Pinups
- Issue No. 5
- Editor: Christopher Schulz
- Categories: Queer Zine
- Frequency: Seasonal
- First issue: April 2007
- Country: United States
- Based in: New York City
- Language: English
- Website: www.pinupsmag.com

= Pinups (magazine) =

United States magazine

Pinups is a triannual artists' publication in the United States playing on the historical centerfold practice of nudie magazines by making the centerfold the sole feature. There are no words—just an exaggeration of the classic centerfold. The magazine exists in book form but can be taken apart and tiled to reveal a 70" x 32" image. Pinups is created by Christopher Schulz and printed in New York City.

==History and evolution==
In April 2007 the first issue of Pinups was made. It was printed with a Xerox process.
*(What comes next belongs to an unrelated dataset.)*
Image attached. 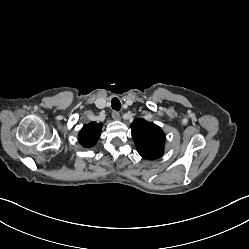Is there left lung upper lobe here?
I'll return each mask as SVG.
<instances>
[{"instance_id": "left-lung-upper-lobe-1", "label": "left lung upper lobe", "mask_w": 249, "mask_h": 249, "mask_svg": "<svg viewBox=\"0 0 249 249\" xmlns=\"http://www.w3.org/2000/svg\"><path fill=\"white\" fill-rule=\"evenodd\" d=\"M130 127L137 151L143 158L155 160L163 155L166 136L159 126L139 118Z\"/></svg>"}]
</instances>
In 2008 the printing changed from Xerox to offset. Through the issues, Pinups has evolved from a double-centerfold of one model to incorporating multiple models and numerous images.

In August 2008 Pinups was added to the LGBT@NYPL collection at the New York Public Library.

In October 2008 Pinups was included in Queer Zines, an inclusive historical survey of over 100 publications that examines the continuing transgressive potential of queer and punk zines. Curated by Philip Aarons and AA Bronson, with Alex Gartenfeld.